Work-in-Progress: Towards Adaptive Contextual Safety in Multi-Modal LLMs

ABSTRACT

Multi-modal Large Language Models (MLLMs) have demonstrated strong capabilities across a broad spectrum of visual reasoning tasks; however, their susceptibility to safety risks remains a critical challenge. Existing efforts have largely concentrated on jailbreak defenses that aim to identify and refuse explicitly harmful inputs. But such approaches often fall short in addressing contextual safety, where models must differentiate between scenarios that are visually or linguistically similar yet diverge fundamentally in user intent and safety implications. In this work, we introduce MM-SafetyBench++, a carefully constructed benchmark designed for evaluating contextual safety in multi-modal settings. For each unsafe image–text instance, we create a paired safe counterpart through minimal, intent-altering modifications that preserve the original contextual semantics. This paired design enables controlled and fine-grained assessment of whether models can adapt their safety behaviors basedon contextual understanding rather than surface-level cues. In addition, we propose EchoSafe, a training-free framework that equips MLLMs with a self-reflective memory mechanism for accumulating and retrieving safety-relevant insights from prior interactions. By incorporating contextually similar past experiences into the inference prompt, EchoSafe facilitates context-aware safety reasoning and supports the continual refinement of safety behavior during deployment.
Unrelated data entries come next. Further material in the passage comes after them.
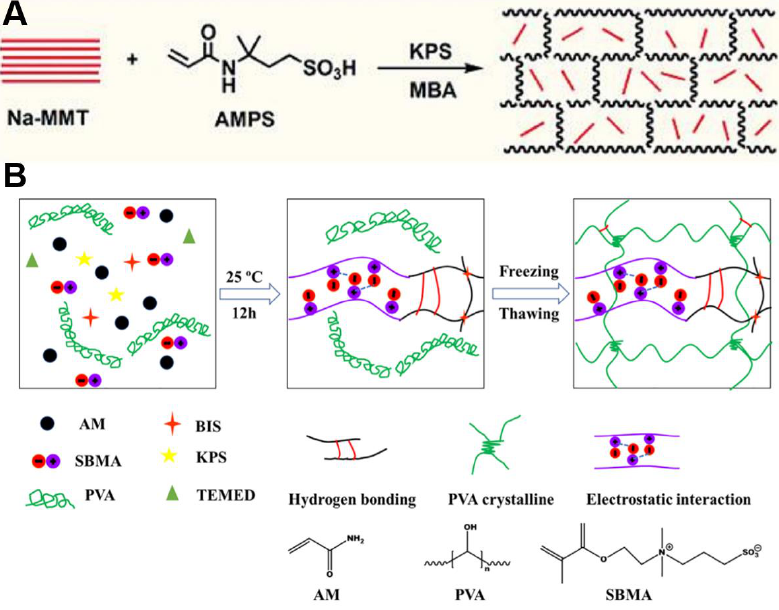
Figure 2. ( A ) Schematic presentation of the PAMPS/MMT composite hydrogel [38]. ( B ) Schematic of fabrication of PVA/P(AM-co-SBMA) hydrogel [40]. Copyright: Elsevier B.V. and John Wiley and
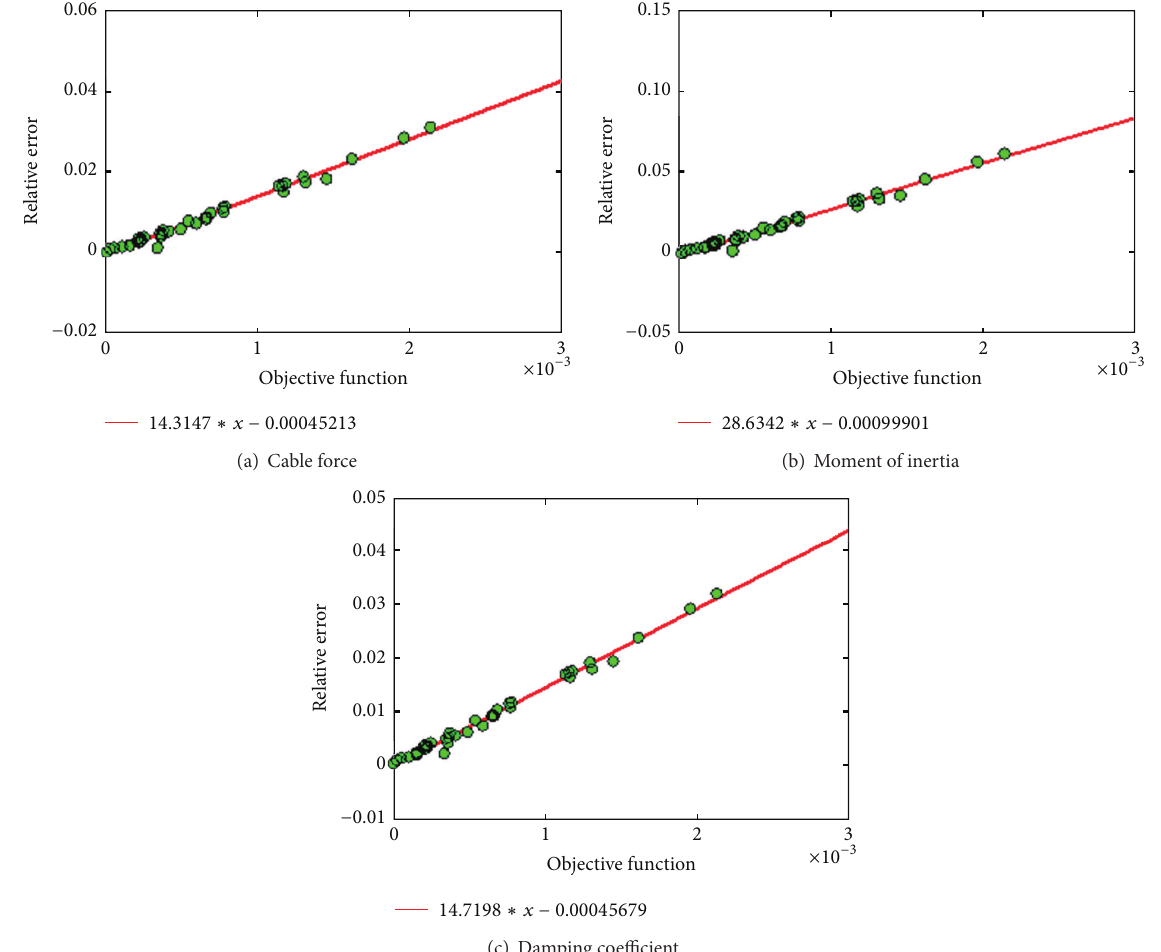
Figure 9: Relationship curves between relative errors of objective function and correction variables.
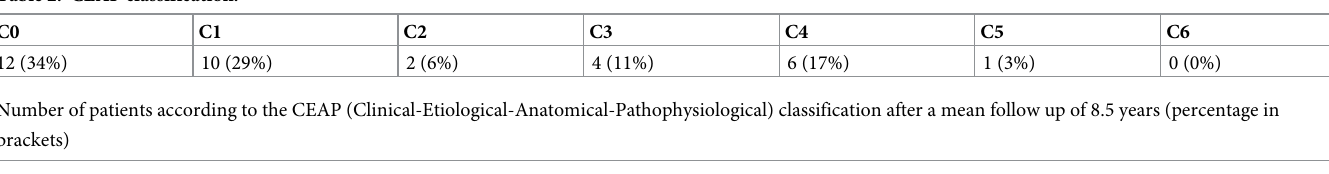
https://doi.org/10.1371/journal.pone.0235003.t002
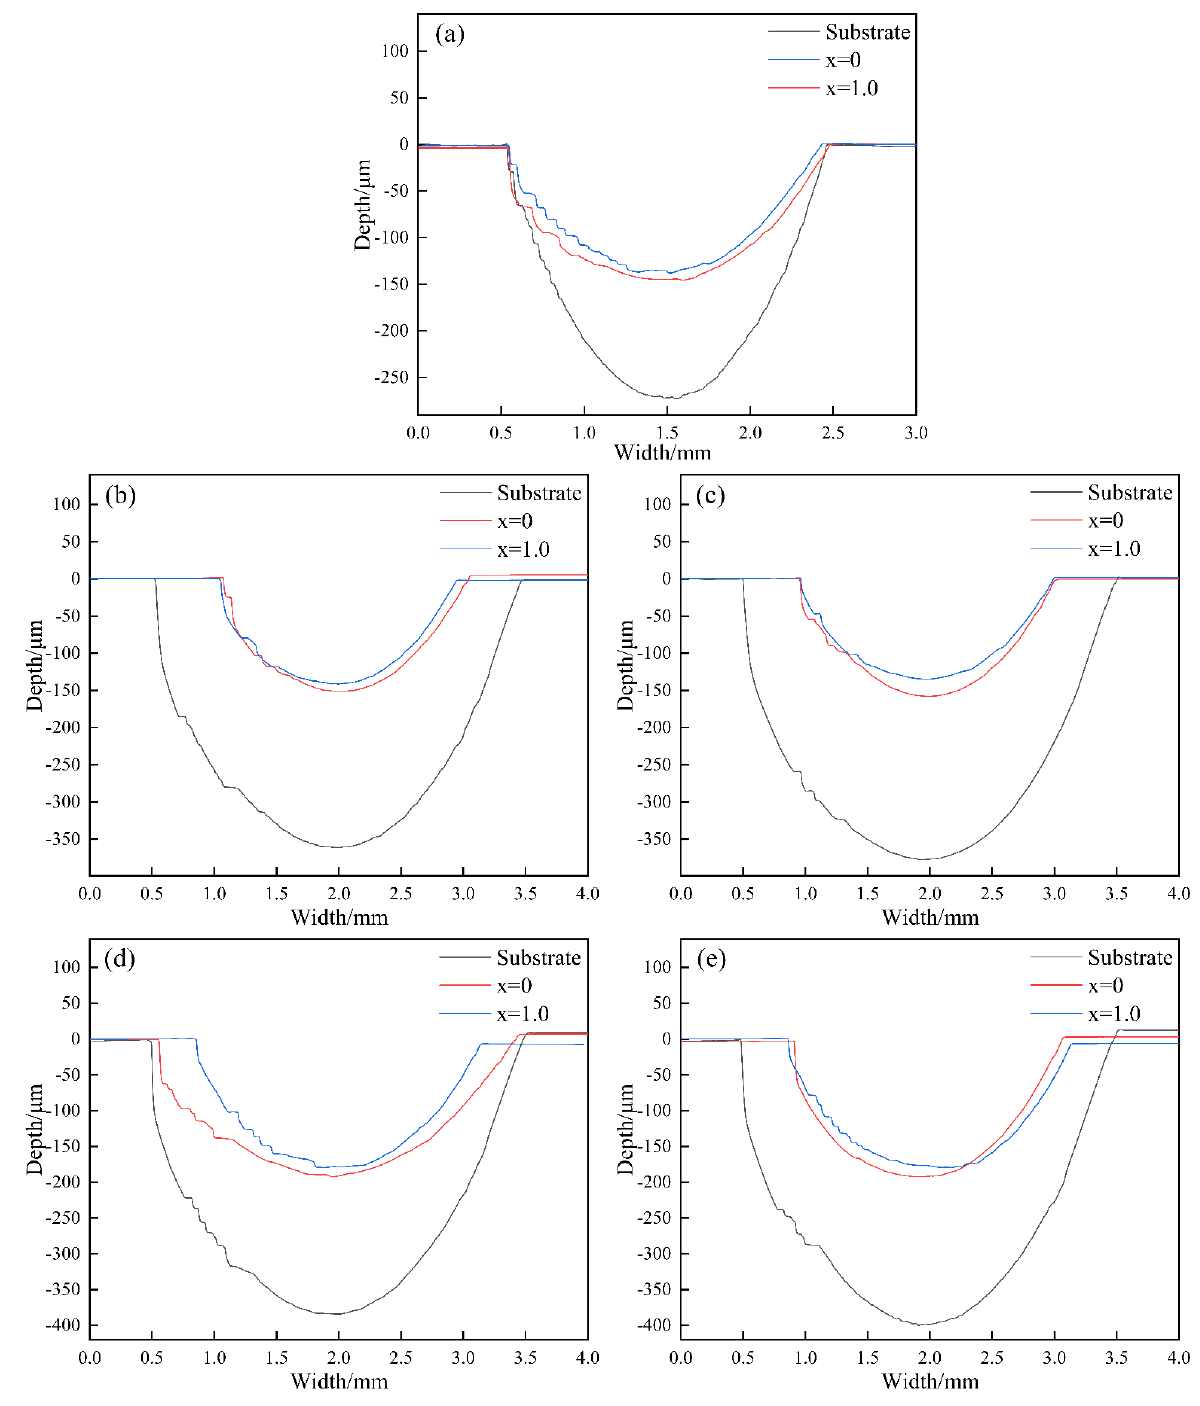
Figure 10. Wear profiles of the samples: ( a ) 2, ( b ) 4, ( c ) 6, ( d ) 8, and ( e ) 10 h. Table 4. Wear rates of the samples at different wear times (mm 3 · N − 1 · m − 1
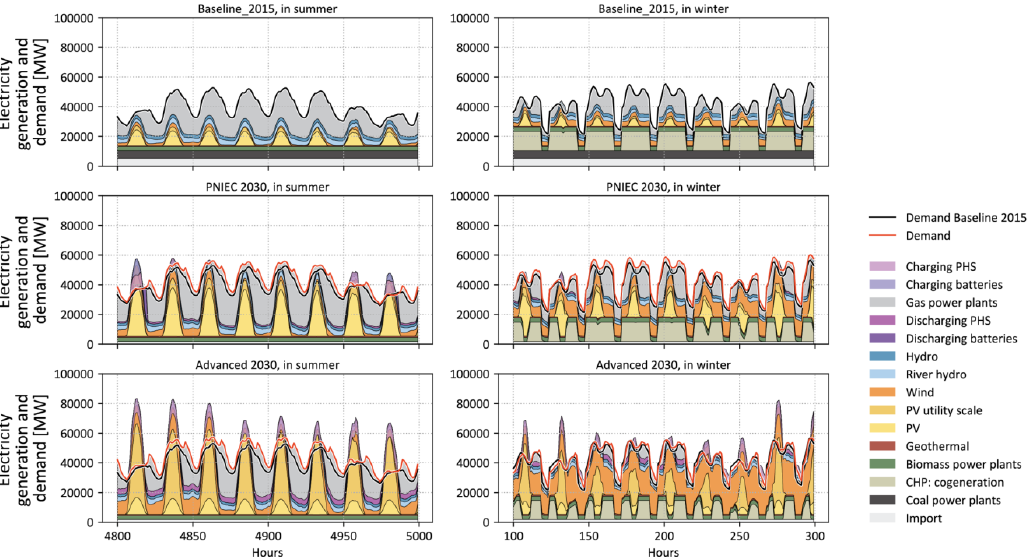
Figure 9. Hourly electricity dispatch for two weeks of the year (one in summer and one in winter) for the scenarios Baseline 2015, PNIEC 2030 and Advanced 2030.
Extensive evaluations across multiple multi-modal safety benchmarks show that EchoSafe consistently improves contextual safety performance while maintaining response quality, establishing a strong and practical baseline for advancing contextual safety in MLLMs. All benchmark resources and code will be released publicly upon acceptance.

BIO

Ce Zhang is a Ph.D. student at the Robotics Institute, Carnegie Mellon University (CMU), advised by Prof. Katia Sycara. His research focuses on vision-language models, with particular emphasis on their safety, efficiency, and responsible deployment. Prior to his Ph.D., he received his M.S. in Machine Learning from CMU and his B.Eng. in Communication Engineering from Southern University of Science and Technology (SUSTech).